# Second Order Uncertainty (SOU)

**Inference with Second Order Uncertainty**

Many tracking and target discrimination systems use Bayesian approaches to track objects and determine their identity as a critical part of the system. The Bayesian approaches use models that are characterized by a family of parameters. These parameters can be determined as best estimates from expertise, or as mean values derived from statistical analysis. In either case, current Bayesian approaches do not take into consideration the variability in the expert estimates nor the standard deviation of the statistics. When the correct parameters for the models are different from the selected ones, the outcomes for target tracking and discrimination can significantly change.The traditional approach to estimating the variability in the inference output from variability in the model parameter and input data is to perform systematic numerical experiments using sampling techniques.
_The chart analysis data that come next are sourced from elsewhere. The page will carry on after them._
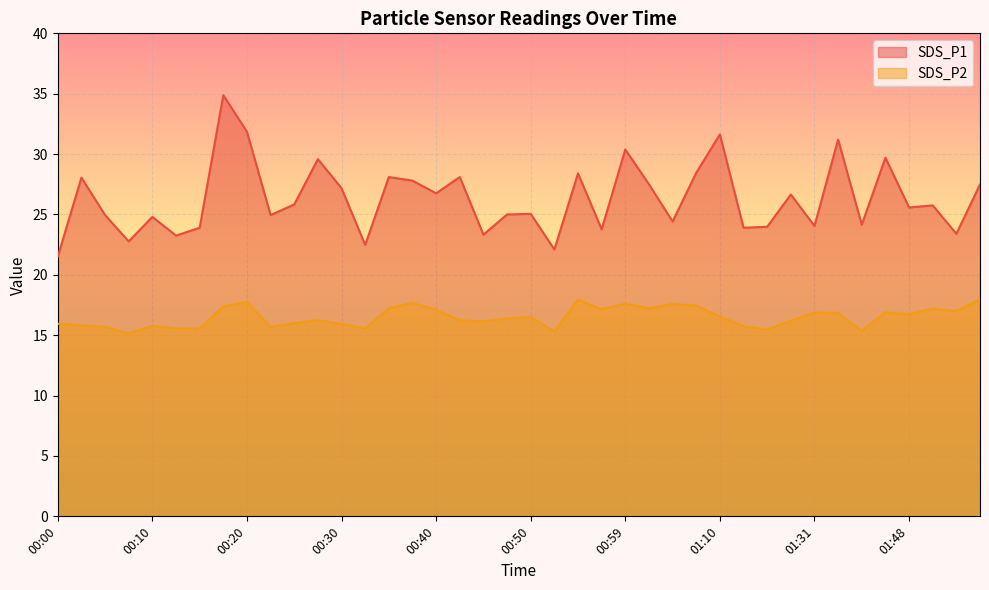

What is the difference between the second highest and second lowest values in the SDS_P1 series?

9.8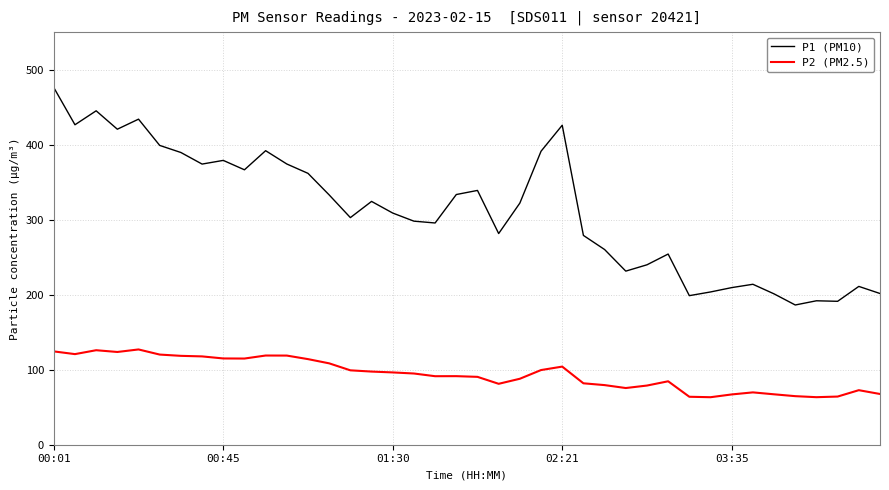

What is the difference between the maximum and minimum values in the P1 (PM10) series?

289.8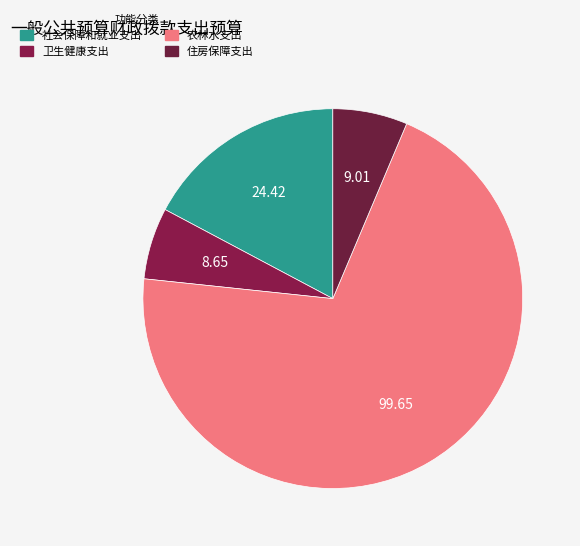

Approximately how many times larger is the value at 社会保障和就业支出 compared to 住房保障支出?

2.7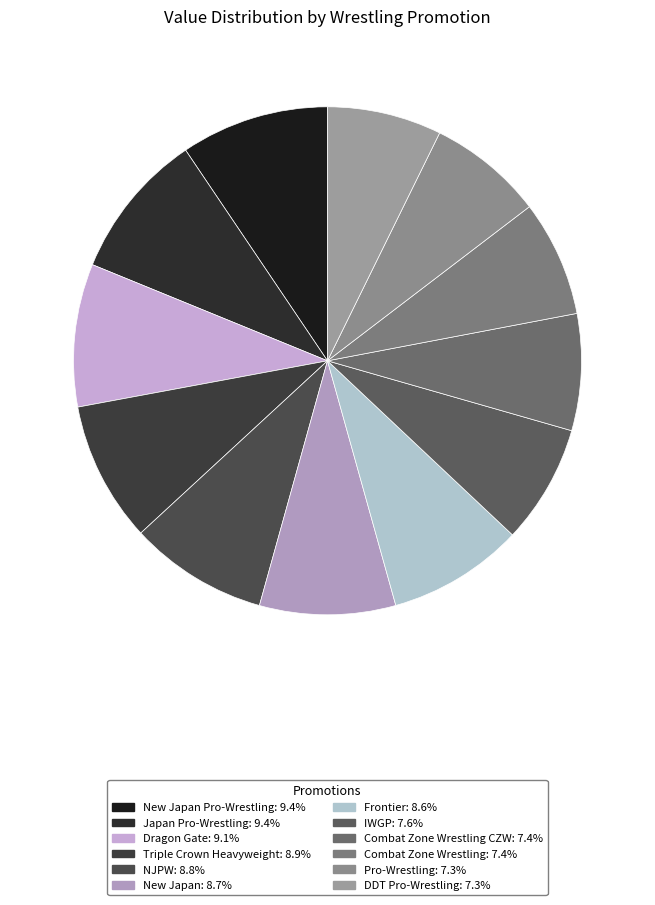

What is the smallest slice in the pie chart?

DDT Pro-Wrestling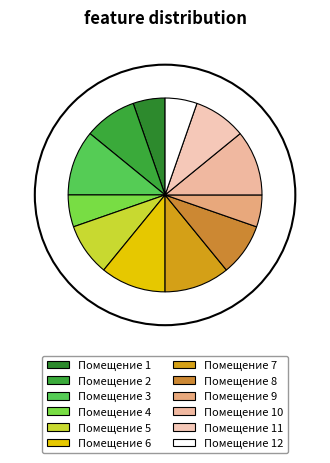

Count the number of slices in the pie.

12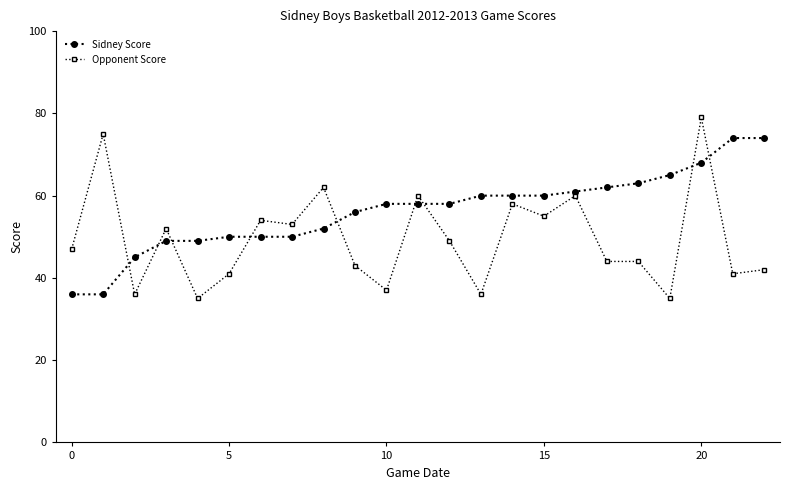

What is the value of the Sidney Score point at the 21st from the left?

68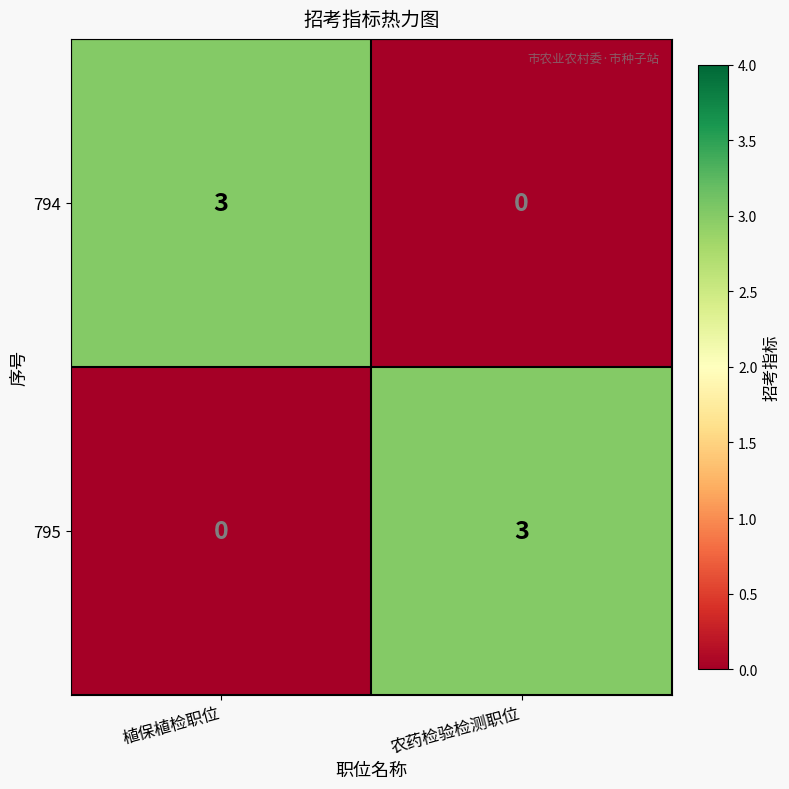

What is the total value across all series at 农药检验检测职位?

3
However, this approach is slow and tedious because thousands if not millions of samples are necessary to get the distribution of possible outcomes with real-world models. Even in models with few variables, sampling would require hundreds of different inferences just to obtain probability intervals. Many more samples would be necessary to obtain the distributions, which would require prohibitive execution cost in real-time environments.

GCAS has developed mathematics and software to obtain the distributions in real time, through an on-line technique that takes comparable time and memory as usual Bayesian inference. To achieve this, we express the probability distributions of the model parameters and evidences with their mean values, variances (σ) and covariances. We propagate these quantities in a process that is mathematically exact and similar to usual Bayesian inference. We then interpret the results as Beta distributions for visualization purposes. This translates into a significant improvement in the confidence in the results and in the decisions that can be made with them. Since we are computing probability distributions of probabilities, we call our technique Second Order Uncertainty (SOU), and First Order Uncertainty (FOU) the traditional inference.

Our SOU techniques provide a fundamental advantage over competing approaches. These latter tend to produce intervals that increase towards [0, 1] as inference proceeds along the network. Our technique does not suffer from this problem. This holds in for networks of any size, as a direct consequence of the mathematics adopted.

**Decision Making under SOU**

GCAS has also developed mathematics for Decision-Making under SOU, where also utility functions can be expressed as probability distributions. In Decision-Making under SOU, the expected utility of a Course of Action (COA) is a distribution. This results from SOU in the CPT parameters, evidences and utility functions.**Backtracking and Sensitivity Analysis**The SOU techniques introduced by GCAS can be used for Backtracking and Sensitivity Analysis. Suppose that in a variable of interest the probability intervals are too large. Backtracking determines the CPT entries and the evidences that are contributing the most to the result. This information can be used to improve the model and determine the evidence that needs to be refined. Extending this concept, Sensitivity Analysis exploits SOU inference and Backtracking to indicate how much a variable’s belief is sensitive to changes in a group of CPT parameters and evidences.

**SOU Modeling Tool**In addition to SOU techniques, GCAS has developed a tool to create models with SOU, perform inference and present the results. This modeling tool is based on Probabilistic Relational Models (PRMs), where a probabilistic model is expressed as a group of interacting Bayesian Networks (BNs). In PRMs one can represent a BN model using classes, relations between classes, instances of those classes and relations between instances.PRMs can be considered as the probabilistic modeling equivalent to object-oriented programming.

**SOU Application to Multi-Sensor / Multi-Agent Systems**

Besides target tracking, SOU and PRM are beneficial to multi-agent sensor systems, where data fusion is distributed across many agents. SOU can be used to estimate, at each agent, the level by which its determinations may be inconsistent with those of the entire sensor network. For example, full consistency may be represented by traditional FOU outcomes. When data are missing or perceived to be unreliable or corrupted, or when data updates have not occurred along a channel for some time, SOU can be used to represent potential deviations of the FOU outcome from the last one that was fully consistent.

When this deviation (or potential inconsistency) level passes a threshold, the agent can decide to ask its neighbors for data update. By exploiting backtracking and sensitivity analysis, the sensor can also decide which data channels may reduce the deviation the most. Therefore SOU can be used to optimize data communication vs. data fusion results quality.